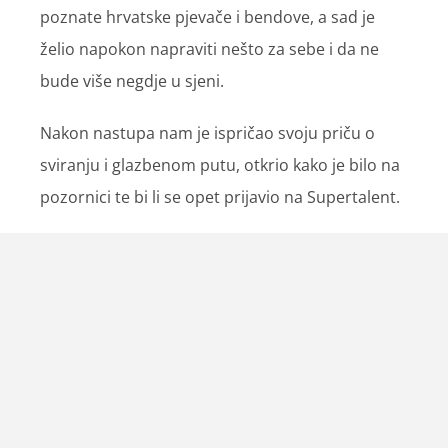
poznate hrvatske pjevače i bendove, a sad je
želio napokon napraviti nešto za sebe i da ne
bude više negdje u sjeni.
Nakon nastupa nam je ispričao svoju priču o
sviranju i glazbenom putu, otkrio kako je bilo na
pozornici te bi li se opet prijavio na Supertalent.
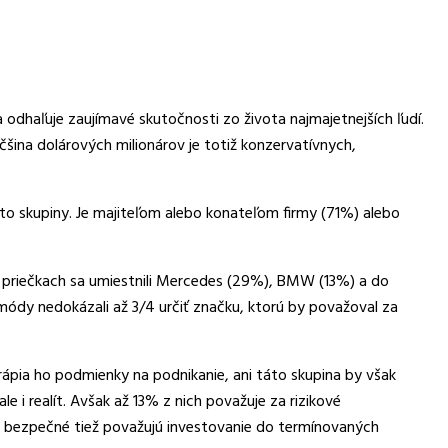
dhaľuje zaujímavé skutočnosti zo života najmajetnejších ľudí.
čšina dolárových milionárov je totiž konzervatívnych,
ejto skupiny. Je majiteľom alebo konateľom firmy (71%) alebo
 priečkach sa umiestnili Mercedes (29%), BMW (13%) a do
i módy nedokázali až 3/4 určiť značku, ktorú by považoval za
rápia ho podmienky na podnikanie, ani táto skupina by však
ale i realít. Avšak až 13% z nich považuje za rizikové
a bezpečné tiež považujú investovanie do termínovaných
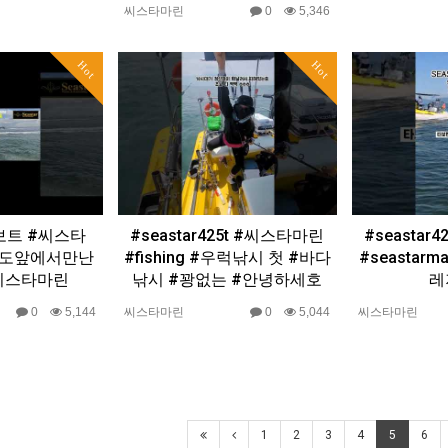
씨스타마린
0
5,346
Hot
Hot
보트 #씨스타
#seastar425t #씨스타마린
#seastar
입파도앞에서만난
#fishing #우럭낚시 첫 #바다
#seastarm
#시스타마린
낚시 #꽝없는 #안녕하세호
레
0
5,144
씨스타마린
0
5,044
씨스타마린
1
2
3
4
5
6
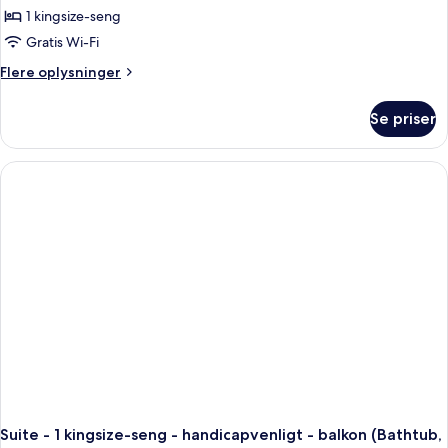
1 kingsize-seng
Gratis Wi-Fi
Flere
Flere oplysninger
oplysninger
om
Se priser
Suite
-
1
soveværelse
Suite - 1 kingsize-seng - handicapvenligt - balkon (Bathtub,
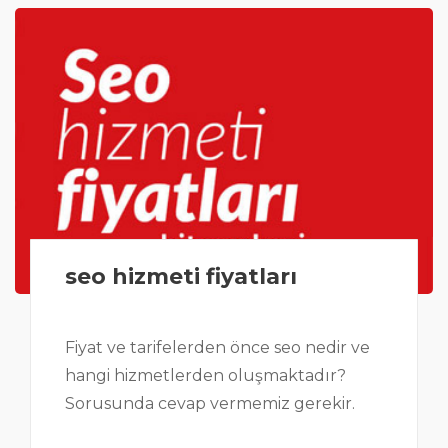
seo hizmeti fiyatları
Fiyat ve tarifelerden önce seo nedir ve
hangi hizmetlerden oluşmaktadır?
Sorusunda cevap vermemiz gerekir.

------------------------------------

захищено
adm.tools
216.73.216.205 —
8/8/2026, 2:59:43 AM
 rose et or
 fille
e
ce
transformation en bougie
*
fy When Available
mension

------------------------------------

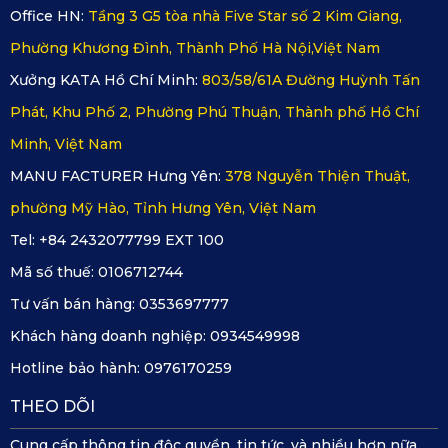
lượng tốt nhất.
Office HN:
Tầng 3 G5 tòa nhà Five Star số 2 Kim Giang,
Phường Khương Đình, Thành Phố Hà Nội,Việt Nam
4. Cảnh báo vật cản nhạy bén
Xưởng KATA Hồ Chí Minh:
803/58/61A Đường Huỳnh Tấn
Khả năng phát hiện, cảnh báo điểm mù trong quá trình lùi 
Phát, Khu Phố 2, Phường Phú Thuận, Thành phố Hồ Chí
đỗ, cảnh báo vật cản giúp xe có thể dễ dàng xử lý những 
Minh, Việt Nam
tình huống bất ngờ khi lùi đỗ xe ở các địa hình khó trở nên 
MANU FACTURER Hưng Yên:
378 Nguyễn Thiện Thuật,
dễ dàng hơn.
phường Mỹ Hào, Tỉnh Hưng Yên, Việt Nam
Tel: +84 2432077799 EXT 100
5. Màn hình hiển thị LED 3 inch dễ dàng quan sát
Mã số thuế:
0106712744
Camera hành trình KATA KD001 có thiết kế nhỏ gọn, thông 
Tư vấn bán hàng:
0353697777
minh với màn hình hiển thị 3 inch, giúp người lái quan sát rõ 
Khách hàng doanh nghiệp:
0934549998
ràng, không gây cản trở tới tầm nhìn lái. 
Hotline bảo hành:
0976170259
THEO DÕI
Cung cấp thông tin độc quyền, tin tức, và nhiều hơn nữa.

------------------------------------

▸ **Activity**
Excerpt from the records above: set down only the lines from the one that contains "poznate hrvatske pjevače i bendove, a sad je" through the one that contains "Sorusunda cevap vermemiz gerekir.", inclusive, word for word. Pictures stay out.

▸ **Completed exercise**
poznate hrvatske pjevače i bendove, a sad je
želio napokon napraviti nešto za sebe i da ne
bude više negdje u sjeni.
Nakon nastupa nam je ispričao svoju priču o
sviranju i glazbenom putu, otkrio kako je bilo na
pozornici te bi li se opet prijavio na Supertalent.
dhaľuje zaujímavé skutočnosti zo života najmajetnejších ľudí.
čšina dolárových milionárov je totiž konzervatívnych,
ejto skupiny. Je majiteľom alebo konateľom firmy (71%) alebo
 priečkach sa umiestnili Mercedes (29%), BMW (13%) a do
i módy nedokázali až 3/4 určiť značku, ktorú by považoval za
rápia ho podmienky na podnikanie, ani táto skupina by však
ale i realít. Avšak až 13% z nich považuje za rizikové
a bezpečné tiež považujú investovanie do termínovaných
씨스타마린
0
5,346
Hot
Hot
보트 #씨스타
#seastar425t #씨스타마린
#seastar
입파도앞에서만난
#fishing #우럭낚시 첫 #바다
#seastarm
#시스타마린
낚시 #꽝없는 #안녕하세호
레
0
5,144
씨스타마린
0
5,044
씨스타마린
1
2
3
4
5
6
1 kingsize-seng
Gratis Wi-Fi
Flere
Flere oplysninger
oplysninger
om
Se priser
Suite
-
1
soveværelse
Suite - 1 kingsize-seng - handicapvenligt - balkon (Bathtub,
seo hizmeti fiyatları
Fiyat ve tarifelerden önce seo nedir ve
hangi hizmetlerden oluşmaktadır?
Sorusunda cevap vermemiz gerekir.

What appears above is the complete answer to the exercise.